Shortly after arriving and insisting on taking a number of final exams for some of the computer science courses I was lucky to have John McDermott grant me a job interview. It went something like this:

JM: Are you familiar with production systems? KT: No.

JM: Do you know how to program in LISP? KT: No.

JM: Do you know how to program in BLISS or C? KT: No.

JM: Well you will start immediately. Your first task will be to take some of the implementation for our production system, OPS5, which is written in LISP and re-implement it in BLISS. Go to the documentation room and they will give you a badge, an office key and everything you need to figure this out. You should probably also meet with Charles Forgy since he wrote the entire system and can give you some direction. Come back when you have results.

After tackling this job we moved on to more interesting projects. One of the most exciting was a system built for the U.S. Navy aircraft carrier the USS Carl Vinson. The system helped commanders decide what to do with the many planes in the air during an operation. This is a very dynamic problem space and we enjoyed building the system.

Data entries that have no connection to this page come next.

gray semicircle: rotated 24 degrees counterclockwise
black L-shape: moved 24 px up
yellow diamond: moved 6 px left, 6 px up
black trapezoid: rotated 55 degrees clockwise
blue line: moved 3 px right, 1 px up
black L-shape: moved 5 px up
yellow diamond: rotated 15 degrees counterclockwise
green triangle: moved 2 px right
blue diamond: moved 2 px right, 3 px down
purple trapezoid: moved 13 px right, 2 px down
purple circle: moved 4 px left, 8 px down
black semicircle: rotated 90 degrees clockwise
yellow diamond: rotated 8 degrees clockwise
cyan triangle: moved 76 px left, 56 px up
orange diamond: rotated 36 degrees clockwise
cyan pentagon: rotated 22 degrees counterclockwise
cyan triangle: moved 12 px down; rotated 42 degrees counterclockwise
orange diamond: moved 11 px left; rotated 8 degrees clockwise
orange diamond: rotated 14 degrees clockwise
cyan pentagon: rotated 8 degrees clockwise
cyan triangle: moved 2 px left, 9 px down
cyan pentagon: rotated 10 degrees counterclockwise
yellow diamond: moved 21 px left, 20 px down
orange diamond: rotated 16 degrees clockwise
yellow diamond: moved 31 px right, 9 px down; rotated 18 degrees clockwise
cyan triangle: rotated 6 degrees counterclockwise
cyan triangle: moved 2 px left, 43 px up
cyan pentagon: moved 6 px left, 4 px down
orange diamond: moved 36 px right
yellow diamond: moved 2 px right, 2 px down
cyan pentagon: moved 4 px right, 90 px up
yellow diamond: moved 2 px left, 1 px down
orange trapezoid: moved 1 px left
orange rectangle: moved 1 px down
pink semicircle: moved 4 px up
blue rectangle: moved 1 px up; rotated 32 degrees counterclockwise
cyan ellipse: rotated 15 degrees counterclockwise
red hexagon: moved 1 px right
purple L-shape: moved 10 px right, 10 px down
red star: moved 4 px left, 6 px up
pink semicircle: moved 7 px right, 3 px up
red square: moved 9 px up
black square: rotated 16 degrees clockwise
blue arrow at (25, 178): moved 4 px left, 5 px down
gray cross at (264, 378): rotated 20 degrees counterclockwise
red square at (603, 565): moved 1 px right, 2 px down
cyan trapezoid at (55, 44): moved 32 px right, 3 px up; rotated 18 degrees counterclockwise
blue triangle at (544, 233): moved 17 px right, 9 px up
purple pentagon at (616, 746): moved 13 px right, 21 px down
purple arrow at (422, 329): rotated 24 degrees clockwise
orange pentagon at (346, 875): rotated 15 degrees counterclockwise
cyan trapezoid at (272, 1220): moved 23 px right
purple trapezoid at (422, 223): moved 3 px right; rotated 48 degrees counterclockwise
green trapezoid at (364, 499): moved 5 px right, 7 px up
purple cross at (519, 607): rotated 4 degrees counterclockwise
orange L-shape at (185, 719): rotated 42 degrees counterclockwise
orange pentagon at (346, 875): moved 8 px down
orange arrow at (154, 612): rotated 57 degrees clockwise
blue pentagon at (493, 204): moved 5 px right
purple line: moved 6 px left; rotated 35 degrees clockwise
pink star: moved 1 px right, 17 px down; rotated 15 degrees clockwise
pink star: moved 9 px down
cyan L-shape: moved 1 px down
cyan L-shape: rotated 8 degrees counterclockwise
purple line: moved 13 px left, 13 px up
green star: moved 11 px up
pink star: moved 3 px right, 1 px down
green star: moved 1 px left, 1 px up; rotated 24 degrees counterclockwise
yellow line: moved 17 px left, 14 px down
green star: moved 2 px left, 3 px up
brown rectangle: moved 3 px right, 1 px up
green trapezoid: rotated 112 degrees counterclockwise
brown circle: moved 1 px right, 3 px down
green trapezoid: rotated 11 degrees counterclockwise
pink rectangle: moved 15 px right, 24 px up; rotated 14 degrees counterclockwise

However when we demonstrated the prototype to the Navy representatives they had one major issue with it. They said the system needed a "sense of urgency." Although our system would figure out the best thing to do for each plane it could sometimes take 30 seconds to do so, this would not do in a real situation.

So we went back to our drawing boards. We were already using the state-of-the-art hardware so there wasn't much we could do to speed things up. There had to be a fundamental change in how we performed the task.

We decided to create a fixed decision window of so many seconds. This short loop enabled the system to be responsive enough for the real world. Then we computed the resources to execute every rule in the system (this was implemented as a classic forward-chaining production system using OPS.) Once we had done this for the entire rule set we assigned a "depth of processing" level to each rule. At the beginning of each decision window we would compare the amount of time to handle each depth and then select and execute the one that matched.

The result was that when the data was changing fast and many decisions needed to be made the system would process knowledge at the most basic level. When time was available the system would automatically fire more rules and perform a deeper analysis to provide more optimized information and decision making.

In the end the behavior of the system was well matched to the style of the command environment at the time and we had another great application for emerging knowledge-based systems.